INFORMATION SHOWN:
═══

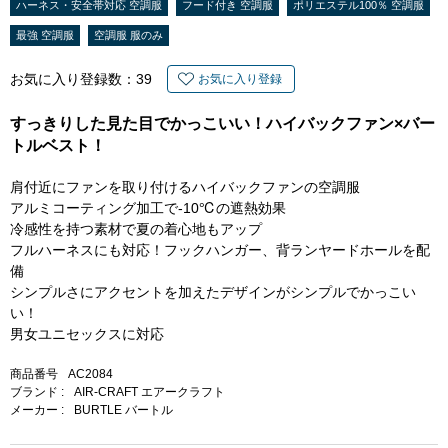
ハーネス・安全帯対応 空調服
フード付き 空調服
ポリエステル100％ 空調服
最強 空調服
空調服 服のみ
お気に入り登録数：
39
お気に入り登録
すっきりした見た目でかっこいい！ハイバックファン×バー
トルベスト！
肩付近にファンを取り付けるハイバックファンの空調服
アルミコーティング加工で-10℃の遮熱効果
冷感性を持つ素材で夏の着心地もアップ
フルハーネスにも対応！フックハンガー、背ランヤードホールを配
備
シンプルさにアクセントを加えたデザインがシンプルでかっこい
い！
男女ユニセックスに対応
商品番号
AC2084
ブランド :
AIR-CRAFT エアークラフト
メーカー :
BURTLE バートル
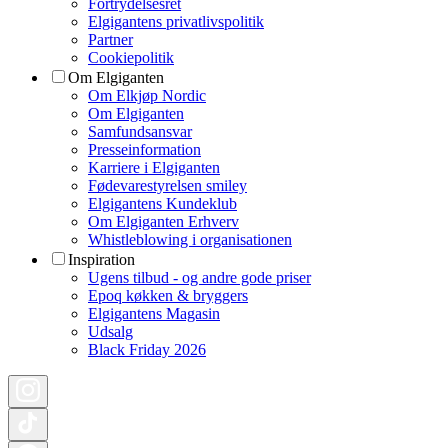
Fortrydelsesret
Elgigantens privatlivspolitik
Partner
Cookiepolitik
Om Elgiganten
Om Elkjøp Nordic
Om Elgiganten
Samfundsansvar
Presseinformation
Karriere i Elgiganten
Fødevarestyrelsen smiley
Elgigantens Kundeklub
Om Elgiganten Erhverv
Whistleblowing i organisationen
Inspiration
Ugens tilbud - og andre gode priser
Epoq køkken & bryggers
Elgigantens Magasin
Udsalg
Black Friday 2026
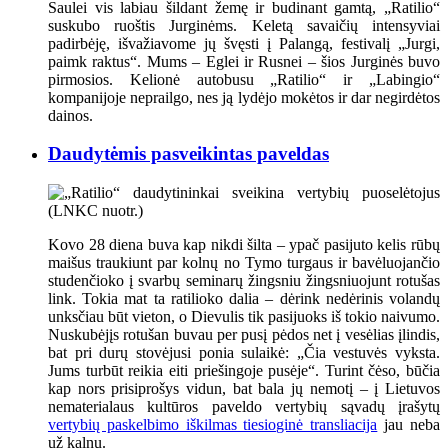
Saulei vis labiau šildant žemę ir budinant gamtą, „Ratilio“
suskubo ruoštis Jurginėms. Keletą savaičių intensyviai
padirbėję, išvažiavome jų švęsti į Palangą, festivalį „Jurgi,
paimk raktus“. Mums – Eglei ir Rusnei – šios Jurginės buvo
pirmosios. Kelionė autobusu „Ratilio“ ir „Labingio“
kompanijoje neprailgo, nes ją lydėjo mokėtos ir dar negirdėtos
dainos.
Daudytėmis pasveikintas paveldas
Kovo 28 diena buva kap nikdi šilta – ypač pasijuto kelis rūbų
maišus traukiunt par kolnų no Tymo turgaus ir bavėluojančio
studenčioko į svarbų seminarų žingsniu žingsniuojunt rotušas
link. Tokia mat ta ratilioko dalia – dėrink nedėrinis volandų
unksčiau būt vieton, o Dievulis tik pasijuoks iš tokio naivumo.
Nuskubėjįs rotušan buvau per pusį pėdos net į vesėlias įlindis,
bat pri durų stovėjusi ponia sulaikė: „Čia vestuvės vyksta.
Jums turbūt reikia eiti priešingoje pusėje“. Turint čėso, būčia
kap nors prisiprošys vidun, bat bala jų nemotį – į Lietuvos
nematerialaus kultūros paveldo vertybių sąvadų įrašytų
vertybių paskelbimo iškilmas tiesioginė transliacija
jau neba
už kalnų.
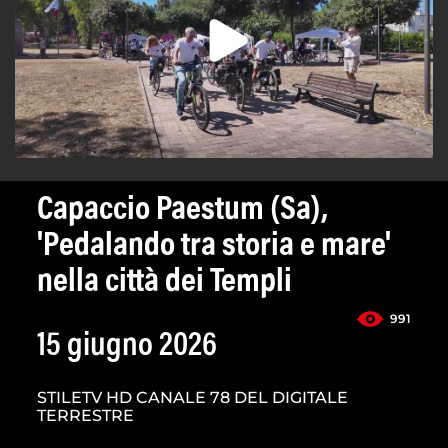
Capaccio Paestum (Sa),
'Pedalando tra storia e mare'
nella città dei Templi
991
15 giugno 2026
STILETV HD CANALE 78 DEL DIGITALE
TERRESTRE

═══

EXERCISE INSTRUCTIONS: What you produce should repeat the data word for word while omitting all images.

RESPONSE BOX:
ハーネス・安全帯対応 空調服
フード付き 空調服
ポリエステル100％ 空調服
最強 空調服
空調服 服のみ
お気に入り登録数：
39
お気に入り登録
すっきりした見た目でかっこいい！ハイバックファン×バー
トルベスト！
肩付近にファンを取り付けるハイバックファンの空調服
アルミコーティング加工で-10℃の遮熱効果
冷感性を持つ素材で夏の着心地もアップ
フルハーネスにも対応！フックハンガー、背ランヤードホールを配
備
シンプルさにアクセントを加えたデザインがシンプルでかっこい
い！
男女ユニセックスに対応
商品番号
AC2084
ブランド :
AIR-CRAFT エアークラフト
メーカー :
BURTLE バートル
Fortrydelsesret
Elgigantens privatlivspolitik
Partner
Cookiepolitik
Om Elgiganten
Om Elkjøp Nordic
Om Elgiganten
Samfundsansvar
Presseinformation
Karriere i Elgiganten
Fødevarestyrelsen smiley
Elgigantens Kundeklub
Om Elgiganten Erhverv
Whistleblowing i organisationen
Inspiration
Ugens tilbud - og andre gode priser
Epoq køkken & bryggers
Elgigantens Magasin
Udsalg
Black Friday 2026
Saulei vis labiau šildant žemę ir budinant gamtą, „Ratilio“
suskubo ruoštis Jurginėms. Keletą savaičių intensyviai
padirbėję, išvažiavome jų švęsti į Palangą, festivalį „Jurgi,
paimk raktus“. Mums – Eglei ir Rusnei – šios Jurginės buvo
pirmosios. Kelionė autobusu „Ratilio“ ir „Labingio“
kompanijoje neprailgo, nes ją lydėjo mokėtos ir dar negirdėtos
dainos.
Daudytėmis pasveikintas paveldas
Kovo 28 diena buva kap nikdi šilta – ypač pasijuto kelis rūbų
maišus traukiunt par kolnų no Tymo turgaus ir bavėluojančio
studenčioko į svarbų seminarų žingsniu žingsniuojunt rotušas
link. Tokia mat ta ratilioko dalia – dėrink nedėrinis volandų
unksčiau būt vieton, o Dievulis tik pasijuoks iš tokio naivumo.
Nuskubėjįs rotušan buvau per pusį pėdos net į vesėlias įlindis,
bat pri durų stovėjusi ponia sulaikė: „Čia vestuvės vyksta.
Jums turbūt reikia eiti priešingoje pusėje“. Turint čėso, būčia
kap nors prisiprošys vidun, bat bala jų nemotį – į Lietuvos
nematerialaus kultūros paveldo vertybių sąvadų įrašytų
vertybių paskelbimo iškilmas tiesioginė transliacija
jau neba
už kalnų.
Capaccio Paestum (Sa),
'Pedalando tra storia e mare'
nella città dei Templi
991
15 giugno 2026
STILETV HD CANALE 78 DEL DIGITALE
TERRESTRE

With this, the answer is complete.